Re: JSON-LD requirements

On Jul 3, 2011, at 5:16 PM, glenn mcdonald wrote:

Glenn-I'd like to ask that you be specific in stating your objections
to the points in section 3.1.

OK, I'll go through them and then I'll back up and try to explain where I'm coming from, so it's easier (hopefullly) to understand where I end up.

1. Linked Data is used to express relationships between entities expressed as subject-predicate-object, or entity-attribute-value.
2. A subject is a non-terminal node in a directed graph.

I think by this pair you mean that subject, predicate and object are all singular, as in RDF triples. I believe that for a huge number of data applications, triples are too low-level an abstraction, an assembly language where we need a Java or a Ruby. Instead of breaking the logical nodes and arcs of a graph into triples, I want to see them expressed and transmitted as nodes, each with their arcs. Especially in JSON, where the mapping of nodes to JSON objects is both obvious and excellent, I don't want to see any "requirement" that data be decomposed into disconnected triples.

DATASET CONTENT:
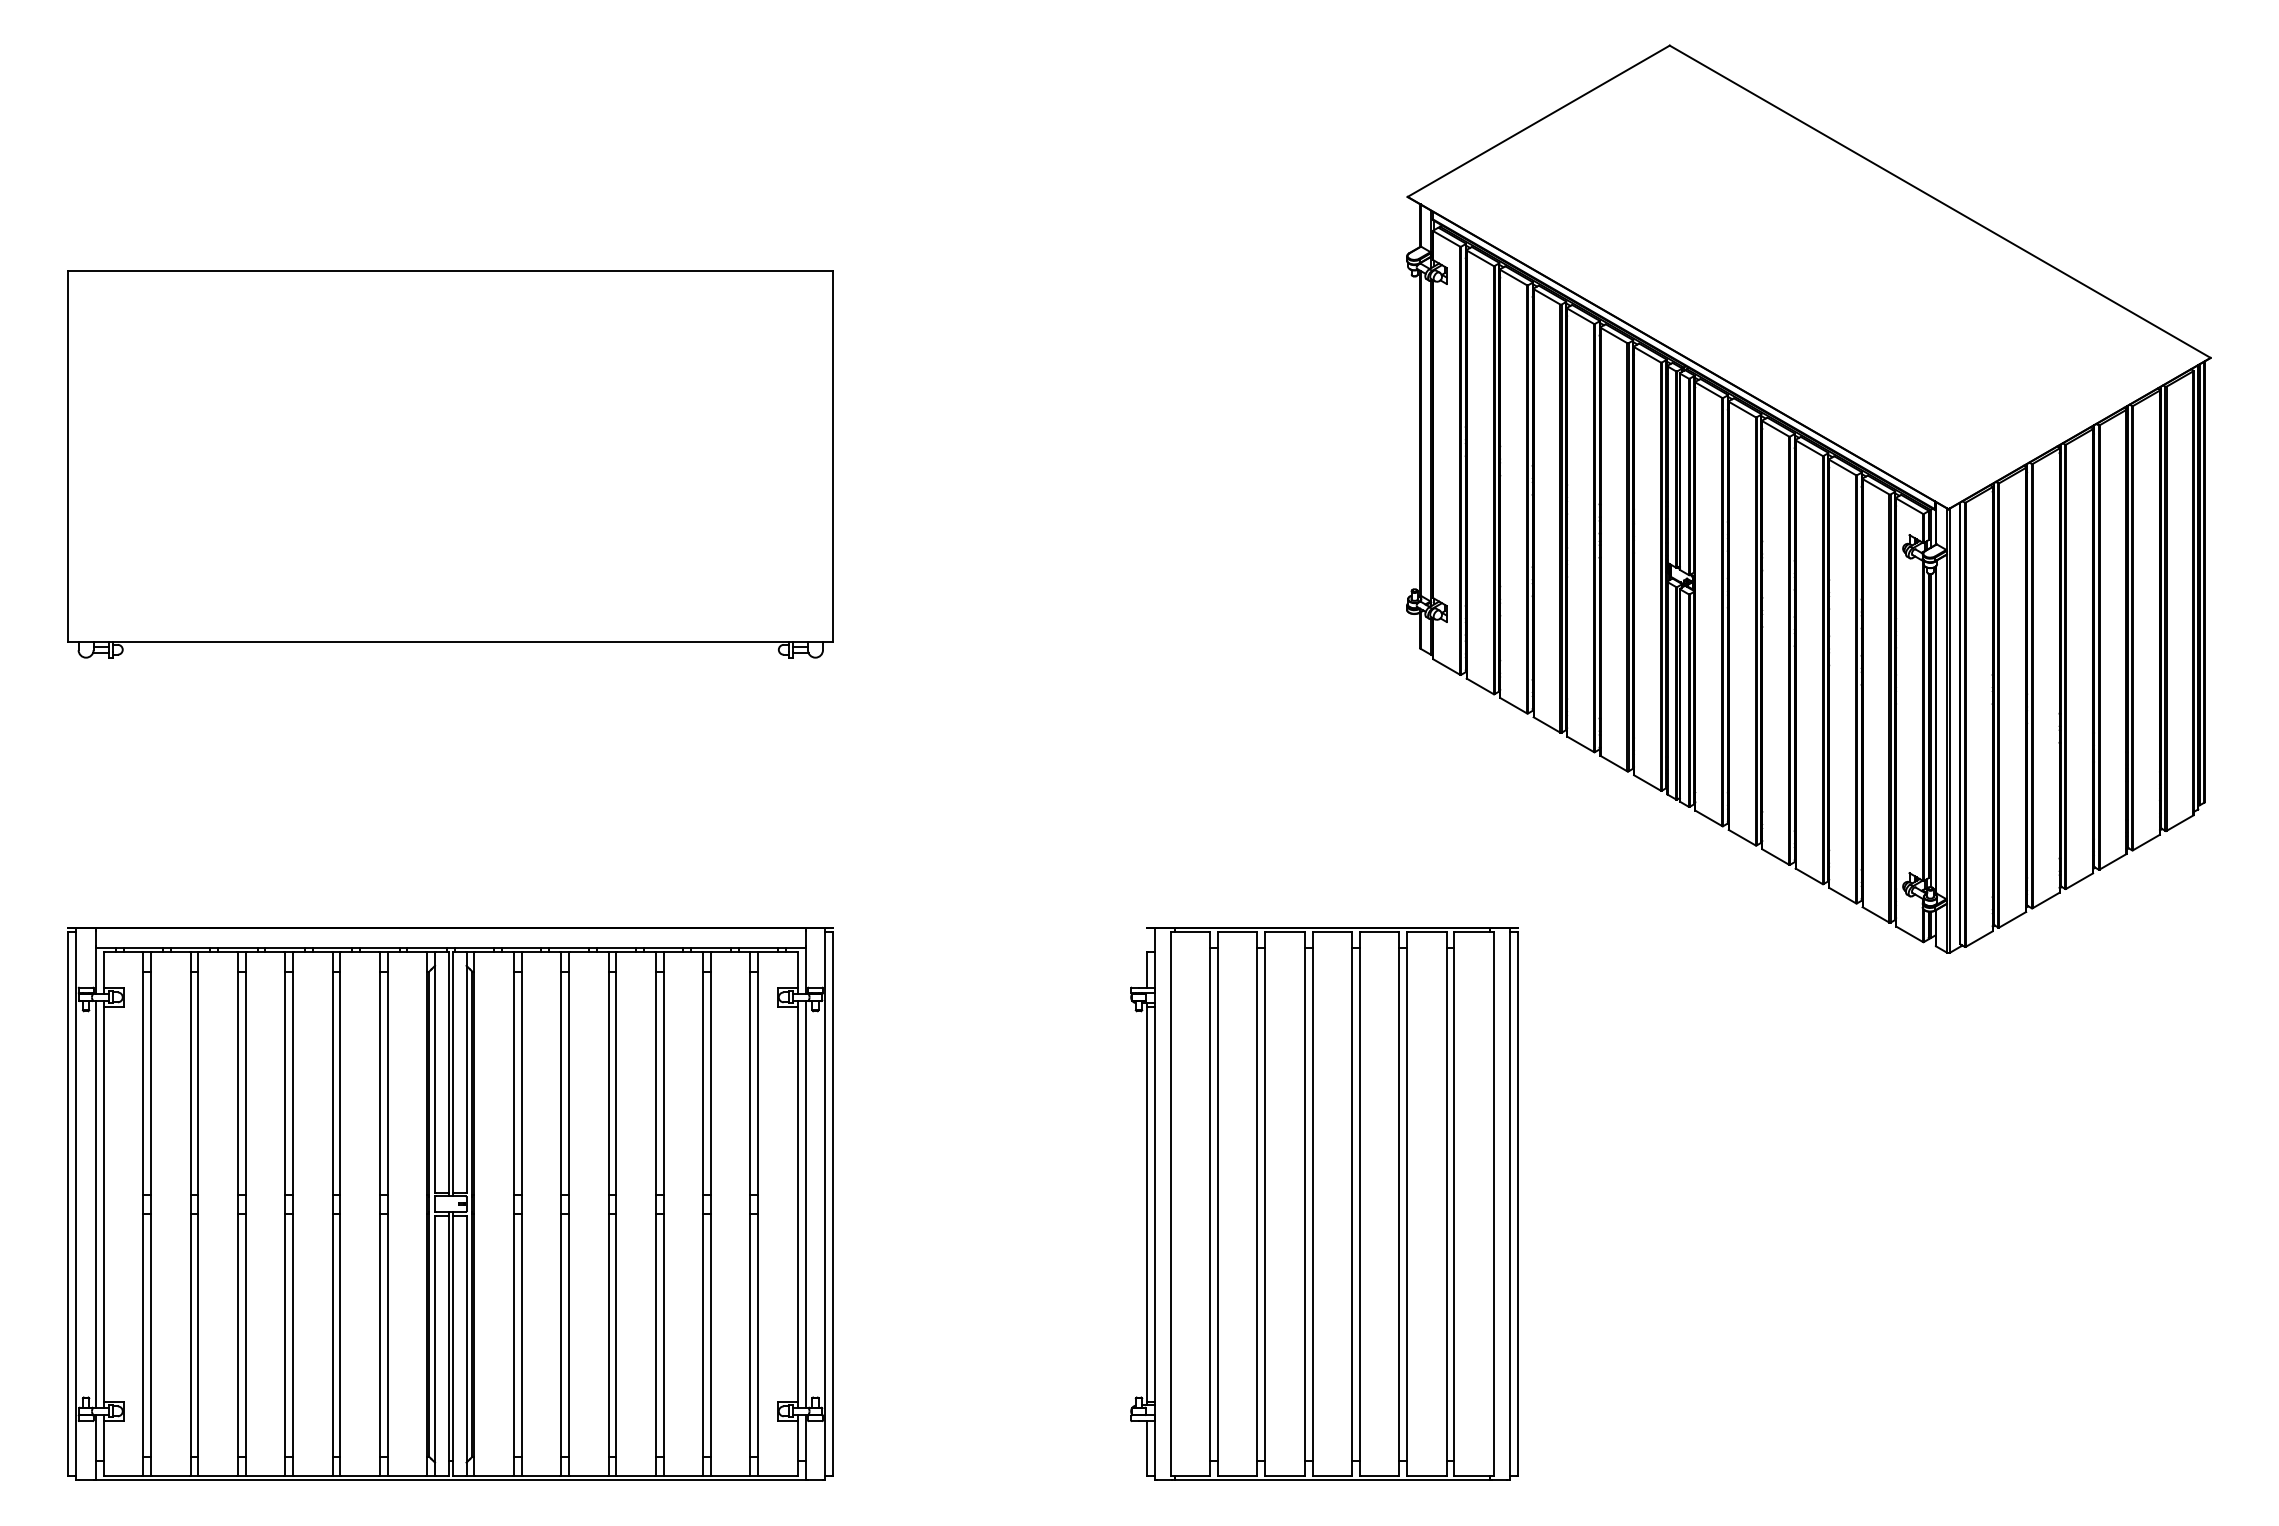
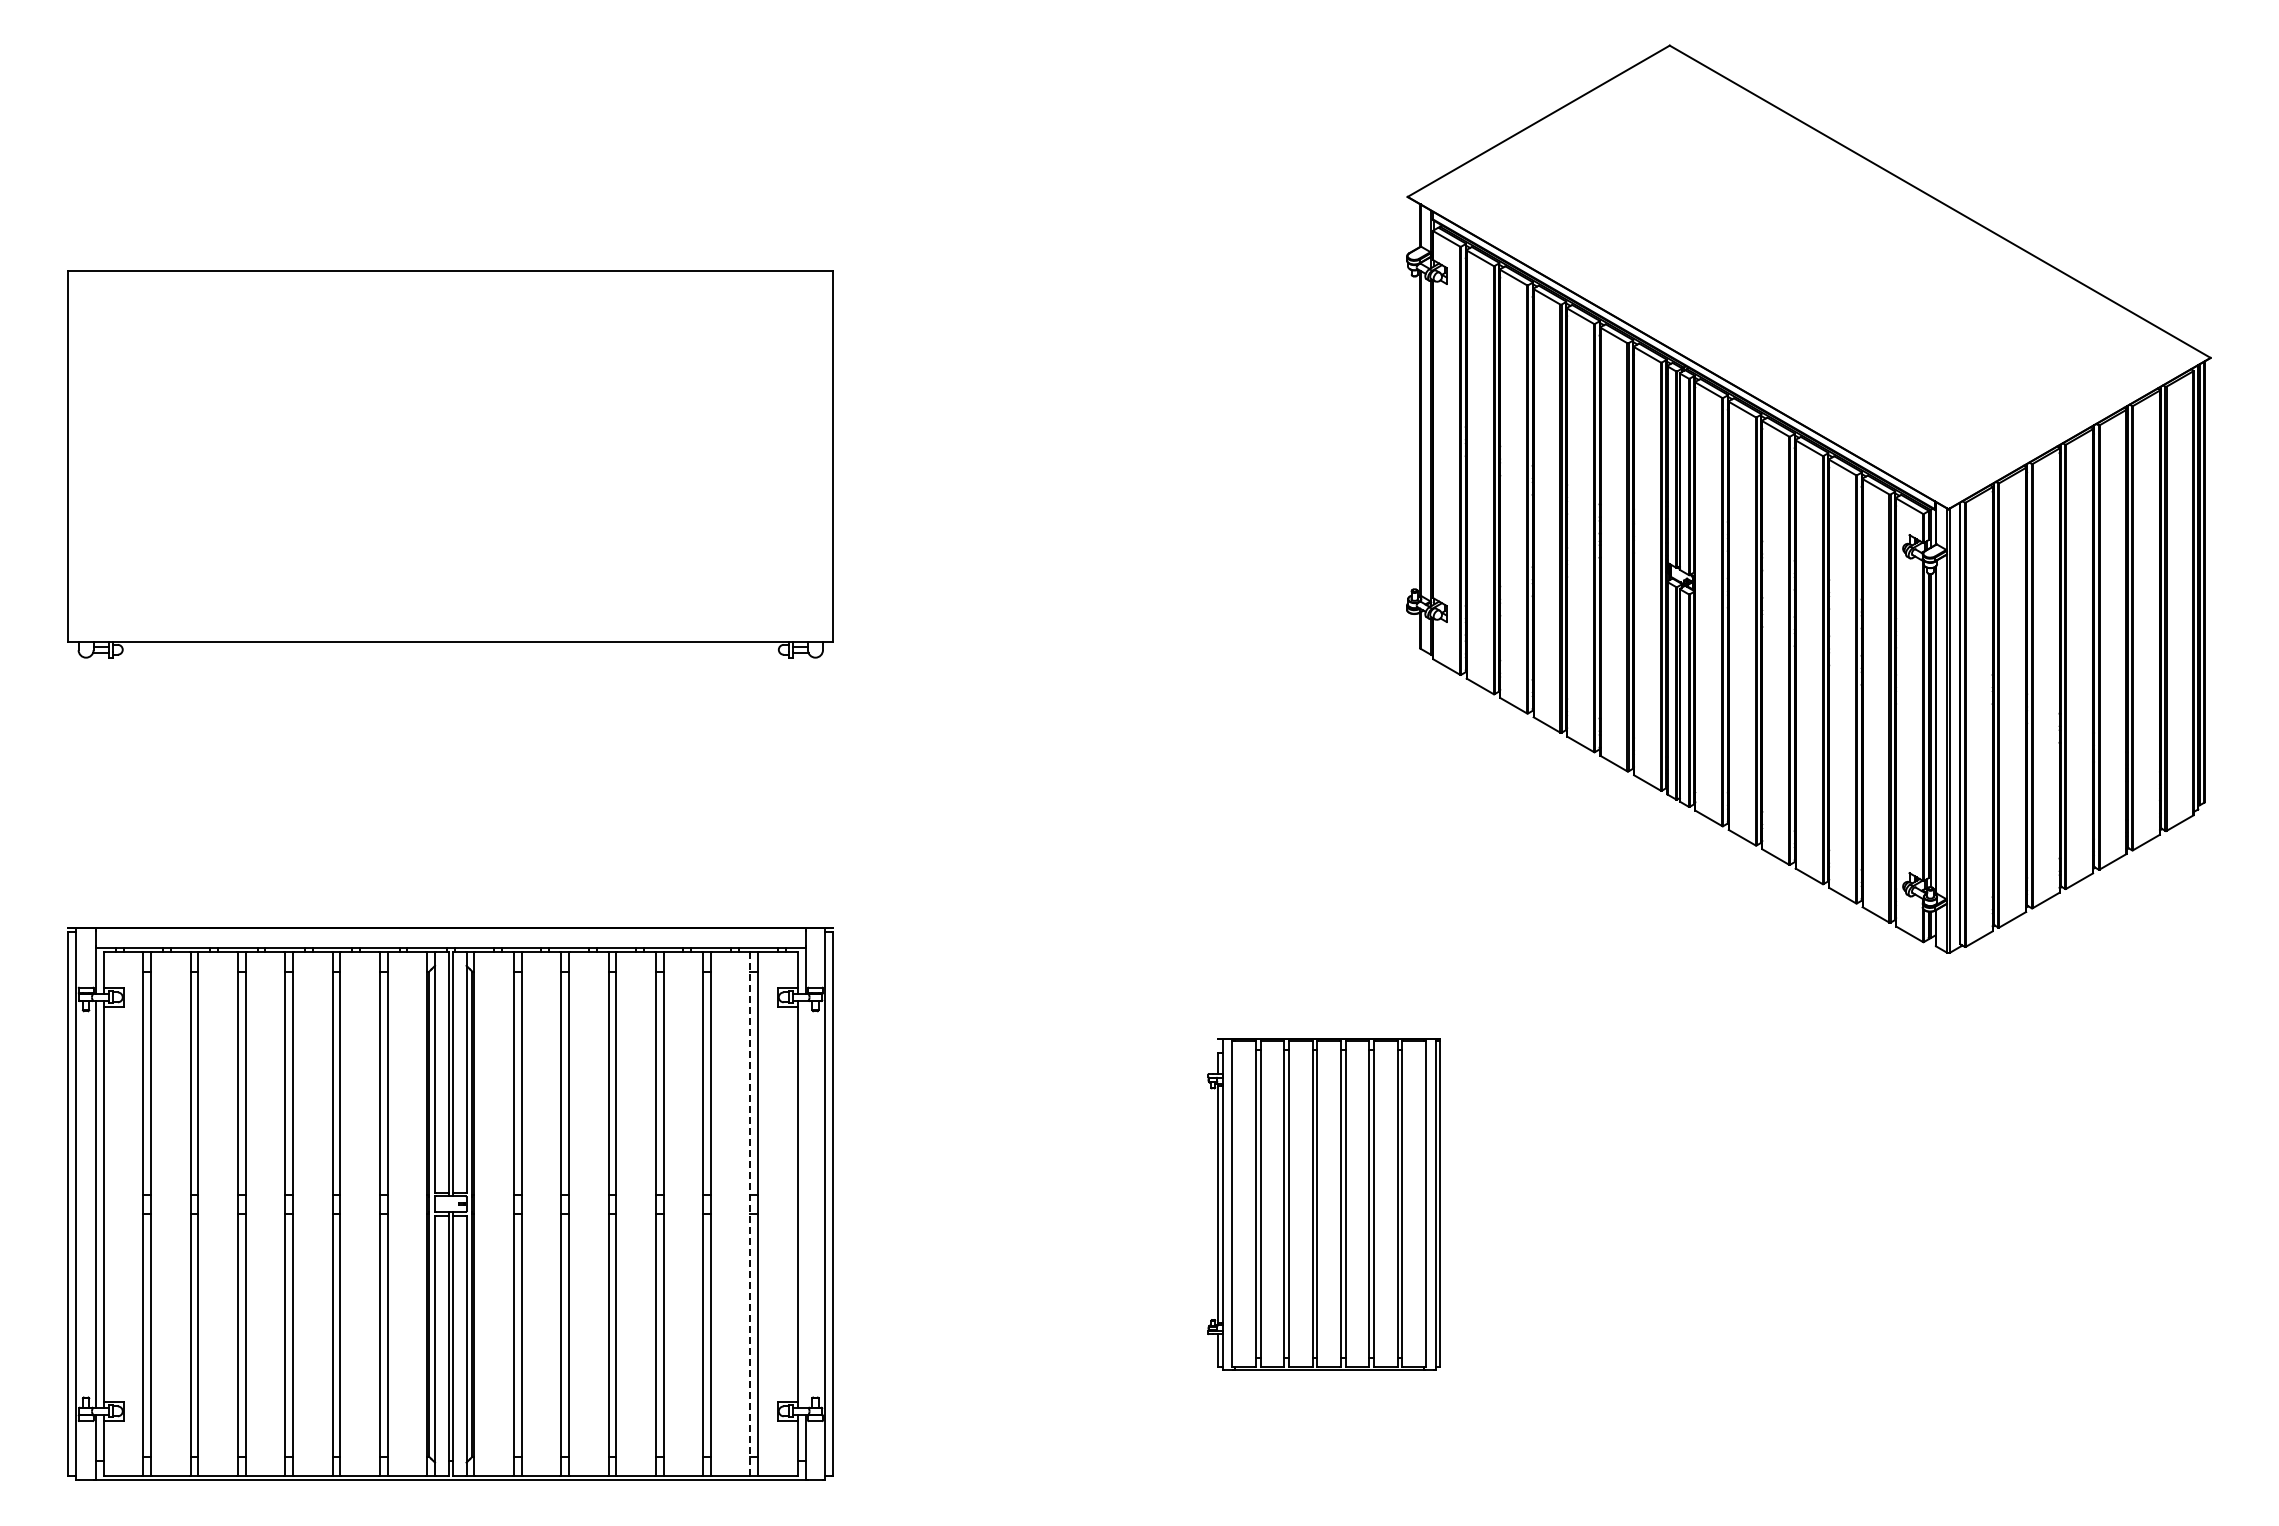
part at (1324, 1203) size: 389x554 px -> 234x333 px
line at (805, 1204): present -> none
line at (750, 1213): solid -> dashed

ACTIONS TO TAKE:
1. Name every term that numbered point 1 of the JSON-LD thread uses for the parts of a relationship between entities.
2. Answer these questions from the JSON-LD thread:
(a) Which section's points is the writer asked to object to specifically?
(b) What does numbered point 2 say a subject is?
(c) Instead of triples, how does the writer want the nodes and arcs of a graph expressed and transmitted?

RESPONSES:
1. subject, predicate, object, entity, attribute, value

2.
(a) Section 3.1
(b) A non-terminal node in a directed graph
(c) As nodes, each with their arcs